Bei Ausfall der Eltern können auch die Großeltern in Anspruch genommen werden
Hier ein paar Euros für die Klassenfahrt oder den Urlaub, da ein kleiner Zuschuss an die Eltern für die Schulbücher. Viele Großeltern stecken den Enkelkindern – wenn es denn finanziell möglich ist – gerne mal etwas zu oder unterstützen die eigenen Kinder bei anfallenden Kosten. Doch besteht möglicherweise sogar eine monatliche Unterhaltspflicht gegenüber den Enkelkindern?

Vorrangig sind die Eltern in der Pflicht
Solange Kinder minderjährig sind oder sich in ihrer ersten Ausbildung befinden und keine bzw. kaum eigene Einkünfte haben, haben sie einen Anspruch auf Unterhaltszahlung. Dieser richtet sich vorrangig gegen die Eltern. So weit, so gut. Aber was ist nun, wenn die Eltern selbst über keine (ausreichenden) Einkommen verfügen?
Das Oberlandesgericht Oldenburg hatte vor einiger Zeit einen Fall zu beurteilen, in dem ein Kind, vertreten durch seine Mutter, Auskunft von den Großeltern über deren Einkommensverhältnisse verlangte, um diese ggf. danach auf Unterhaltszahlungen in Anspruch zu nehmen (vgl. OLG Oldenburg, Beschluss vom 16.12.2021 – 13 UF 85/21).
Nachdem das Amtsgericht Nordhorn dem Kind den Anspruch auf Auskunft versagt hatte, änderte das Oberlandesgericht Oldenburg diese Entscheidung nach Beschwerde des Kindes ab und verpflichtete die Großeltern zur Auskunftserteilung.
Im vorliegenden Fall lebte das Kind bei seiner Mutter. Diese ging einer Halbtagstätigkeit nach. Der Kindsvater absolvierte zu Beginn des Verfahrens eine Ausbildung, trat jedoch im Laufe des Verfahrens eine Arbeitsstelle an.

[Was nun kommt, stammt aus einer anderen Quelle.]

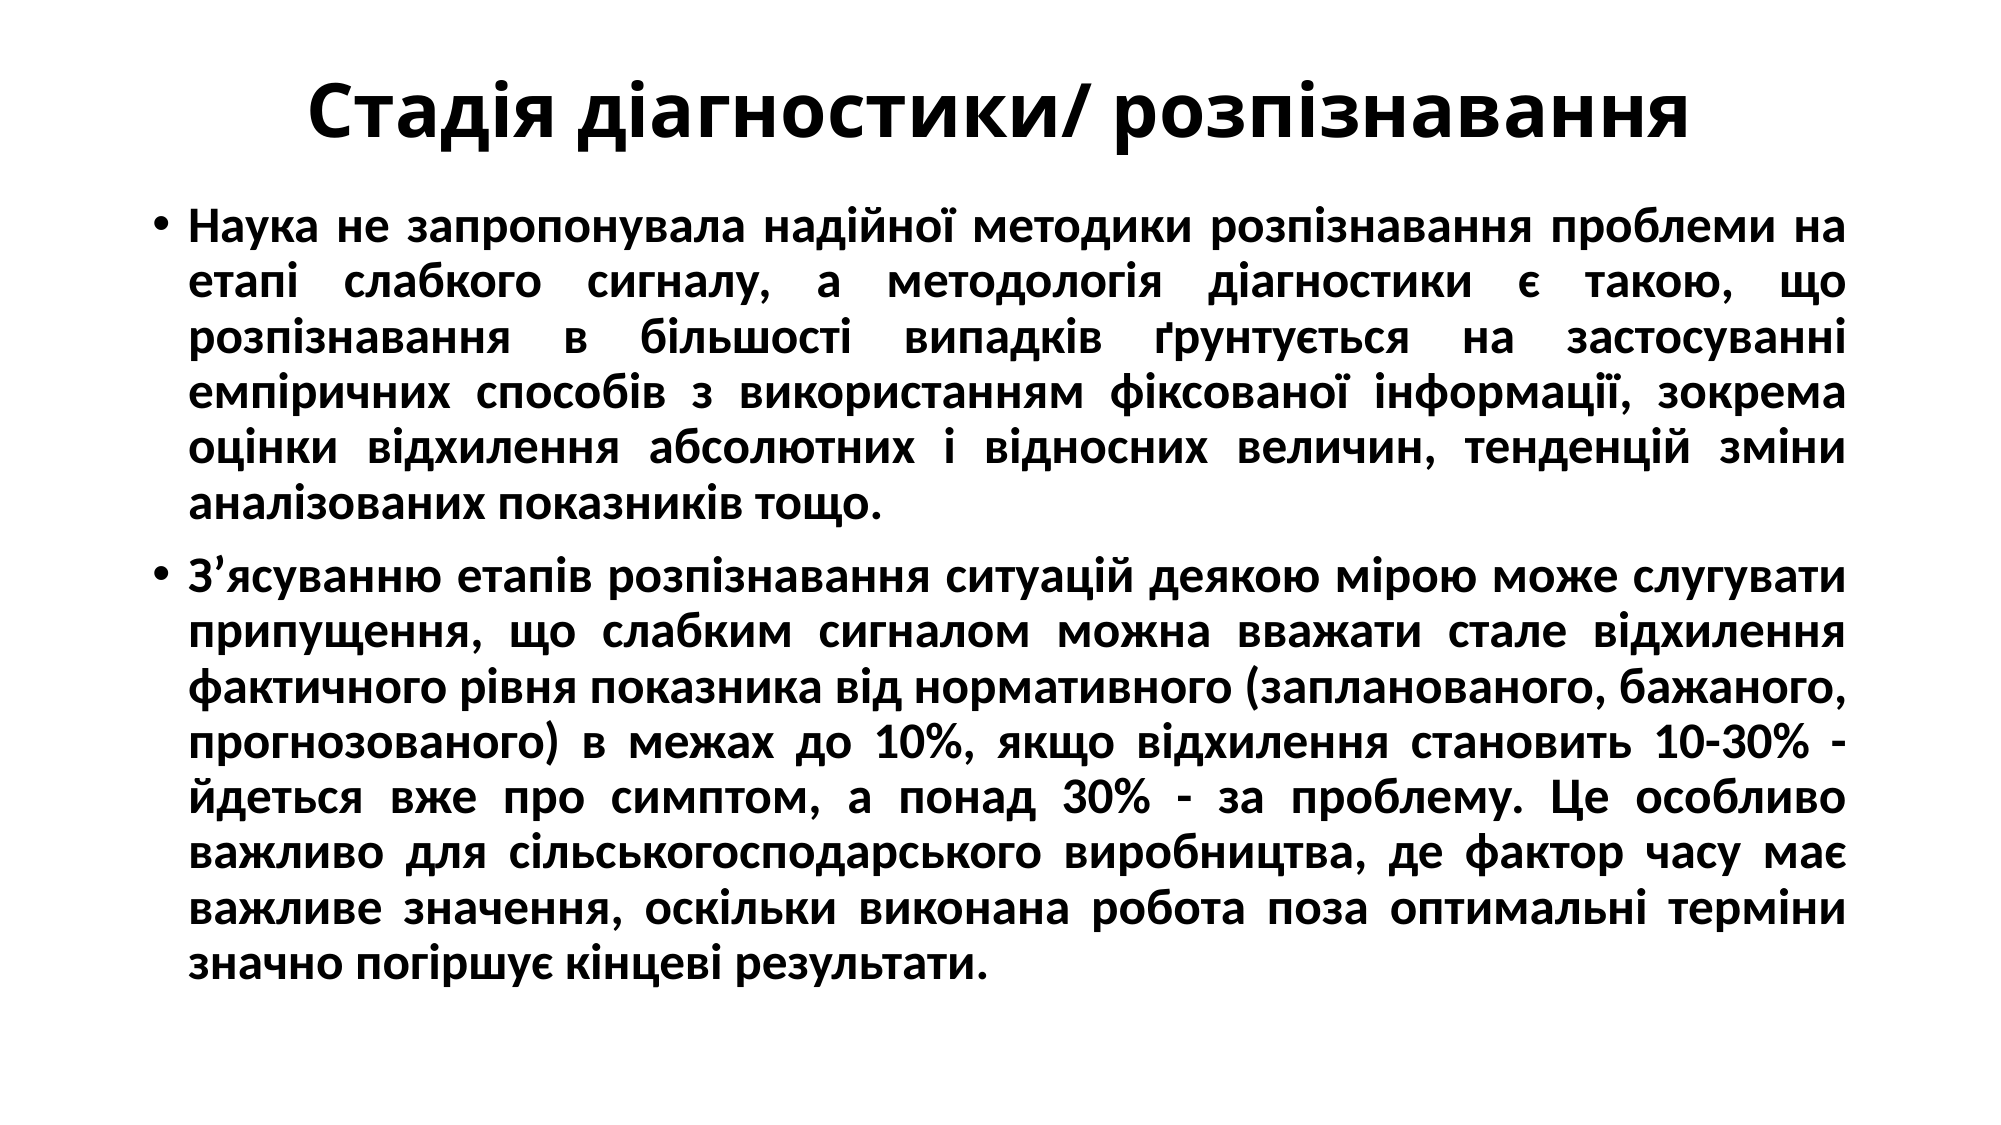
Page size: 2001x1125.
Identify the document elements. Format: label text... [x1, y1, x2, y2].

title Стадія діагностики/ розпізнавання [137, 59, 1863, 167]
list Наука не запропонувала надійної методики розпізнавання проблеми на етапі слабкого сигналу, а методологія діагностики є такою, що розпізнавання в більшості випадків ґрунтується на застосуванні емпіричних способів з використанням фіксованої інформації, зокрема оцінки відхилення абсолютних і відносних величин, тенденцій зміни аналізованих показників тощо. З’ясуванню етапів розпізнавання ситуацій деякою мірою може слугувати припущення, що слабким сигналом можна вважати стале відхилення фактичного рівня показника від нормативного (запланованого, бажаного, прогнозованого) в межах до 10%, якщо відхилення становить 10-30% - йдеться вже про симптом, а понад 30% - за проблему. Це особливо важливо для сільськогосподарського виробництва, де фактор часу має важливе значення, оскільки виконана робота поза оптимальні терміни значно погіршує кінцеві результати. [137, 191, 1863, 1014]
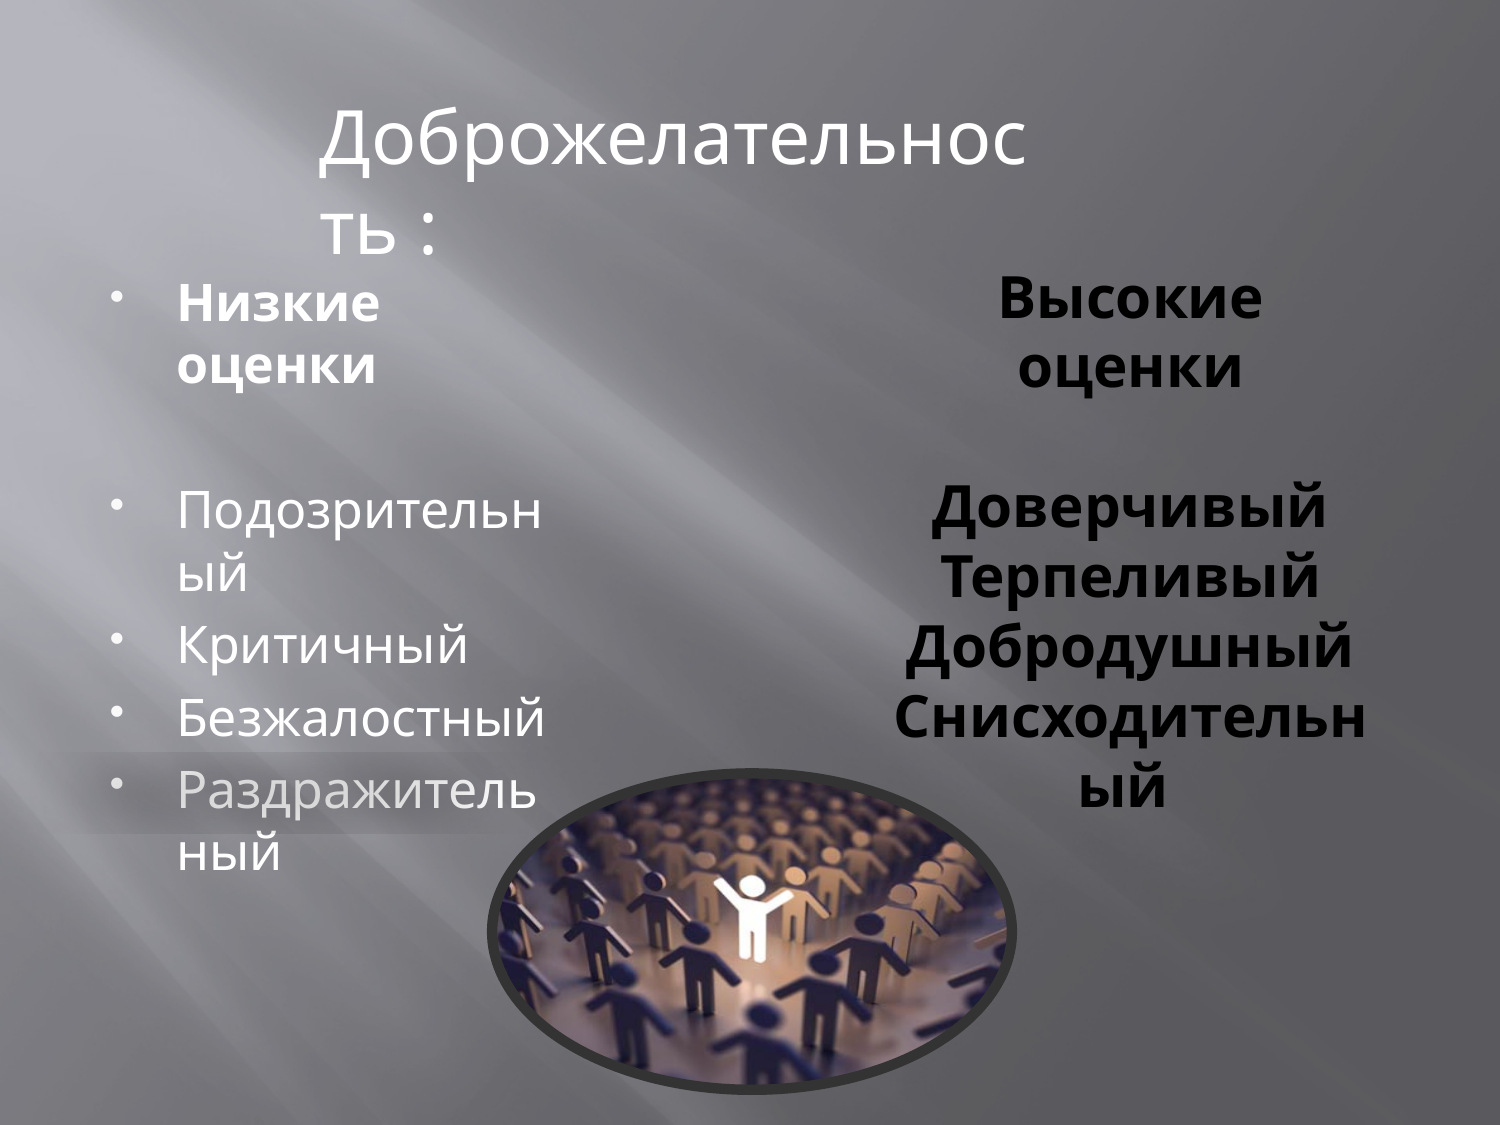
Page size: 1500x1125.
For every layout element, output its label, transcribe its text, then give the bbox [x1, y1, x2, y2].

list Низкие оценки Подозрительный Критичный Безжалостный Раздражительный [75, 821, 491, 891]
text_box Доброжелательность : [304, 81, 1055, 277]
list Низкие оценки Подозрительный Критичный Безжалостный Раздражительный [75, 262, 575, 773]
title Высокие оценки Доверчивый Терпеливый Добродушный Снисходительный [867, 187, 1395, 961]
picture [491, 773, 1013, 1091]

Grundsätzlich ist es so, dass Großeltern im Rahmen einer sog. Ersatzhaftung auch für den Unterhalt ihrer Enkelkinder haften. Allerdings nur nachrangig – vorrangig sind die Eltern in der Pflicht. Die Großeltern können also nur in Anspruch genommen werden, wenn die Eltern nicht leistungsfähig sind oder wenn eine Rechtsverfolgung gegen die Eltern ausgeschlossen oder erheblich erschwert ist.

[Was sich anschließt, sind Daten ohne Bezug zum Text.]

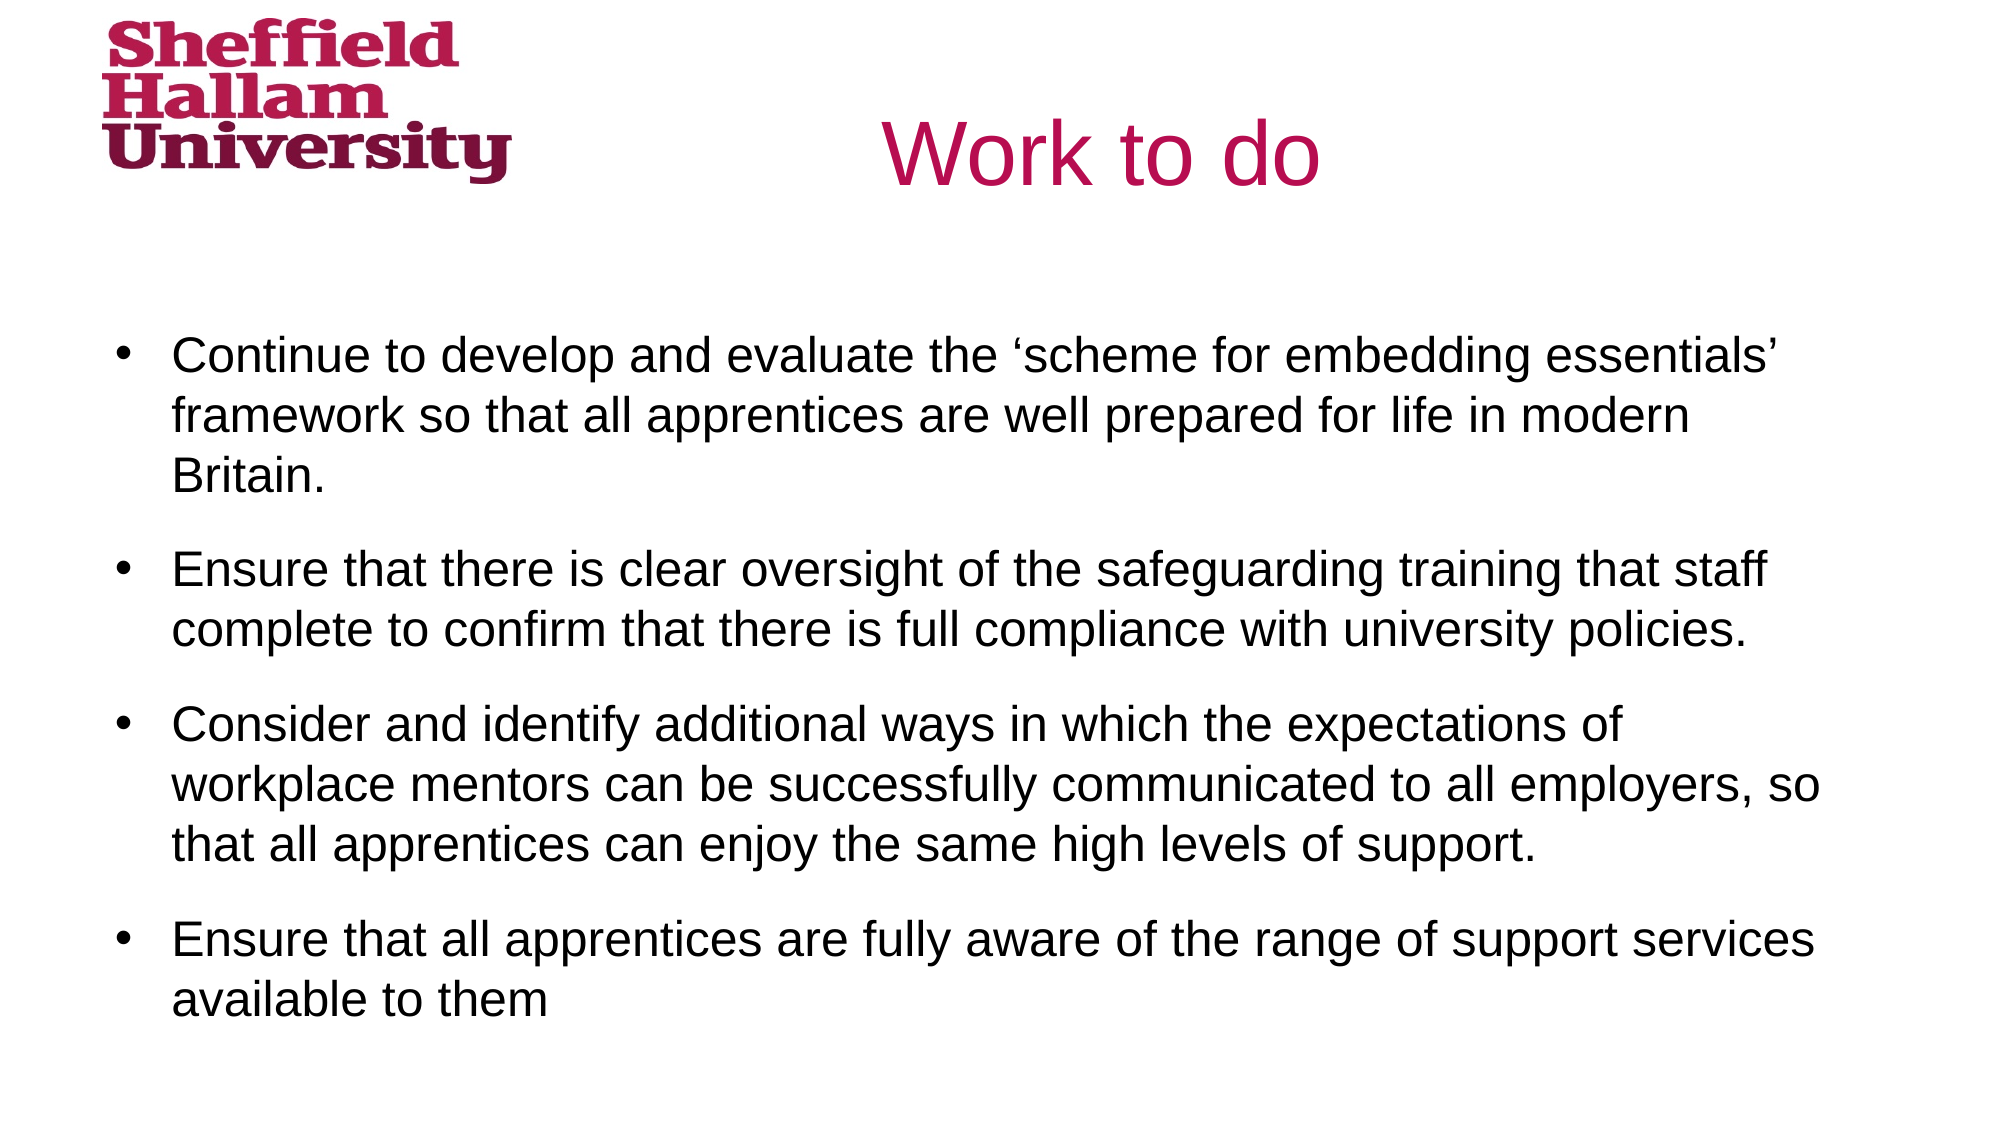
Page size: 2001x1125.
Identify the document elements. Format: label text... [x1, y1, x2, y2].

picture [102, 18, 512, 184]
title Work to do [204, 54, 2000, 243]
list Continue to develop and evaluate the ‘scheme for embedding essentials’ framework so that all apprentices are well prepared for life in modern Britain. Ensure that there is clear oversight of the safeguarding training that staff complete to confirm that there is full compliance with university policies. Consider and identify additional ways in which the expectations of workplace mentors can be successfully communicated to all employers, so that all apprentices can enjoy the same high levels of support. Ensure that all apprentices are fully aware of the range of support services available to them [99, 314, 1875, 1047]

Die Eltern trifft eine gesteigerte Erwerbsobliegenheit
Eltern haben sich darum zu bemühen, ein Einkommen zu erwirtschaften, mit dem sie ohne Gefährdung des eigenen Lebensunterhaltes den Kindesunterhalt finanzieren können. Kommen sie dieser Verpflichtung nicht in ausreichendem Maße nach, kann ihnen im Rahmen der Unterhaltsberechnung ein fiktives Einkommen angerechnet werden.
Im obigen Fall hätte die Mutter jedoch selbst bei Aufstockung ihrer Teilzeit- auf eine Vollzeitstelle kein ausreichendes Einkommen gehabt, da ihr Einkommen selbst dann noch unter dem sog. angemessenen Selbstbehalt von damals 1.400,00 € (heute 1.650,00 €) gelegen hätte.

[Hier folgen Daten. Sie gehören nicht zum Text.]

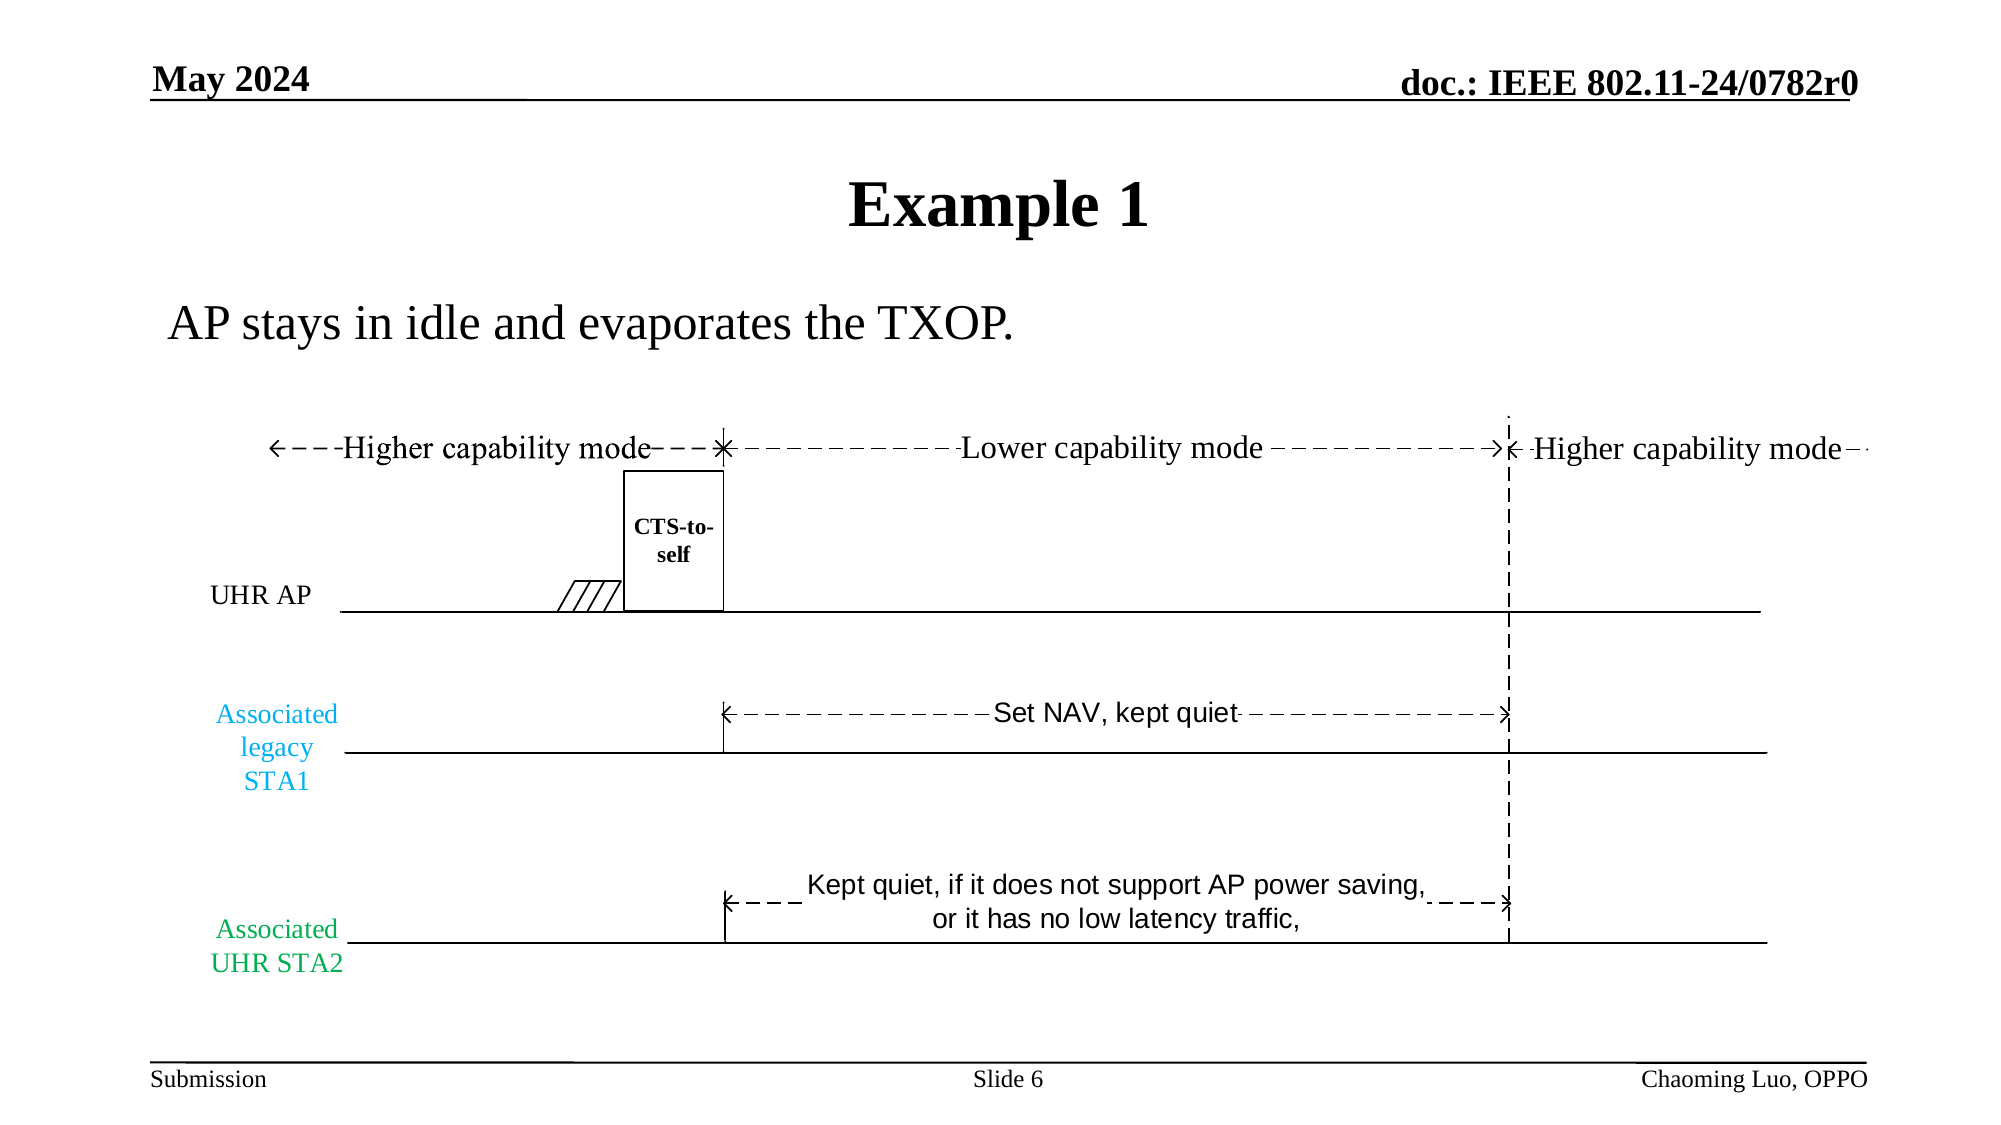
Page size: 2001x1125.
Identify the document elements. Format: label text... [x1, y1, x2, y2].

title Example 1 [149, 112, 1850, 288]
footer Chaoming Luo, OPPO [1171, 1061, 1869, 1093]
text_box AP stays in idle and evaporates the TXOP. [152, 282, 1859, 358]
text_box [149, 370, 1922, 1025]
slide_number Slide 6 [950, 1061, 1067, 1123]
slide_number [152, 54, 563, 100]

Haftung der Großeltern auch für Unterhaltsrückstände
Für den Vater ging das Gericht zwar davon aus, dass dieser nun mit der neuen Arbeitsstelle den Kindesunterhalt für die Zukunft den Kindesunterhalt zahlen könne. Allerdings nahm das Gericht an, dass er in der Vergangenheit mangels Einkommen nicht leistungsfähig gewesen war und daher für die entstandenen Rückstände die Haftung der Großeltern grundsätzlich gegeben sei. Um festzustellen, ob diese selbst leistungsfähig sind und in welcher Höhe ggf. ein Anspruch besteht, sprach das Gericht dem Kind einen Auskunftsanspruch zu.

Die Großeltern können jedoch nur dann in Anspruch genommen werden, wenn sie selbst bei Zahlung von Unterhalt noch genug zur Finanzierung ihres eigenen Lebensunterhalts übrig haben. Um der Nachrangigkeit der Unterhaltspflicht gerecht zu werden, ist der Selbstbehalt gegenüber Enkelkindern deutlich höher als der gegenüber eigenen Kindern. Ob überhaupt ein Anspruch auf Unterhalt besteht und wie hoch dieser ist, hängt also maßgeblich von den Einkommensverhältnissen ab.